Text under study -
Many local businesses are not fairing so well. Our buddy, Kareem, next door at Absolute Coffee is staying open, for take-out only. He is a hard-working, highly moral, multi-lingual immigrant just trying to live the dream, and his landlord seems uninterested in helping at all through the current crisis. So, if you need to stretch your legs, without straying too far from home, please go grab a cup of coffee or tea from him, and/or some of his delicious coffee beans to go, which he’s happy to grind for you on the spot, if you don’t have the ability at home.

You can also support our fine friends at French Louie (and Buttermilk Channel) by purchasing a gift certificate from them, and/or support their out-of-work staff(s) by donating to a fund set up to help them out: Here.

Now, for your amusement, by request from a number of you, the following were our two worst customer experiences (only two bad ones, really) since I last wrote:

1) A woman came in looking for Moscato. “Well, that’s easy,” I tell her, “as we only have one, but luckily for you, it’s quite tasty. It’s a frizzante, so it has a light bubble to it, and that quintessential white peachy sweetness. Foris was a true pioneer in the Rogue Valley of southern Oregon and have been there since 1971, when they…”
“I’ve had that one,” she interrupted, “It’s bad.”
“Oooookay,” I replied and went back to restocking our decimated shelves, not bothering to explain to her the difference between her personal taste and empirical quality. I returned from the back, many bottles in hand to find her on the phone, standing directly between all 4 of our new no cell phone signs, and pointed to the one directly in front of her, at eye level, saying as gently as humanly possible, “We have a no cell phone policy.” She rolled her eyes at me, and left.

2) Two women came in the shop, with two spaniels (whom we offered treats, but their humans neither looked at us, nor offered response). Both Derek and I offered to help, separately, and were declined. The pair walked back and forth between the fridge and the shelves, taking up space, and making social distancing impossible. We both pleaded with them to do their shopping on the wall, and assured them that if they intended to open the bottles right away, we’d be happy to get them one from the fridge. They continued doing as they pleased, and then planted themselves in front of the fridge, as a pack, completely blocking the front door. Eventually, they left in a huff, and went home to leave us a 1-star Yelp review. Naturally, I replied publicly. Although, the review was so short that it very well could have been the lady from the previous incident. Whoever it was, she has literally never left a review above 1-star for any business.

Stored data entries
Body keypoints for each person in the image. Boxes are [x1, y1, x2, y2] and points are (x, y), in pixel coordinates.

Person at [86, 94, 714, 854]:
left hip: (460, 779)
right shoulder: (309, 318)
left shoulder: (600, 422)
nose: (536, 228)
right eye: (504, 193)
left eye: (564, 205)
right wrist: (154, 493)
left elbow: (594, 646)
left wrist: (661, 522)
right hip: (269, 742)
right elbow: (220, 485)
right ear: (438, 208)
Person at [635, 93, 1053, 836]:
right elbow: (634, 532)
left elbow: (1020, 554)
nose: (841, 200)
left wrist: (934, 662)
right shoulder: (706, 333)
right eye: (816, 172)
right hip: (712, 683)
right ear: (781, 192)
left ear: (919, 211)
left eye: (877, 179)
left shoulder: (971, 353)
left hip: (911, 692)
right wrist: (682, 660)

What you need to do -
Quote the wine shop post word for word, starting at "1) A woman came" and ending at "me, and left.". The items stand apart from the text as separate material.

Your response -
1) A woman came in looking for Moscato. “Well, that’s easy,” I tell her, “as we only have one, but luckily for you, it’s quite tasty. It’s a frizzante, so it has a light bubble to it, and that quintessential white peachy sweetness. Foris was a true pioneer in the Rogue Valley of southern Oregon and have been there since 1971, when they…”
“I’ve had that one,” she interrupted, “It’s bad.”
“Oooookay,” I replied and went back to restocking our decimated shelves, not bothering to explain to her the difference between her personal taste and empirical quality. I returned from the back, many bottles in hand to find her on the phone, standing directly between all 4 of our new no cell phone signs, and pointed to the one directly in front of her, at eye level, saying as gently as humanly possible, “We have a no cell phone policy.” She rolled her eyes at me, and left.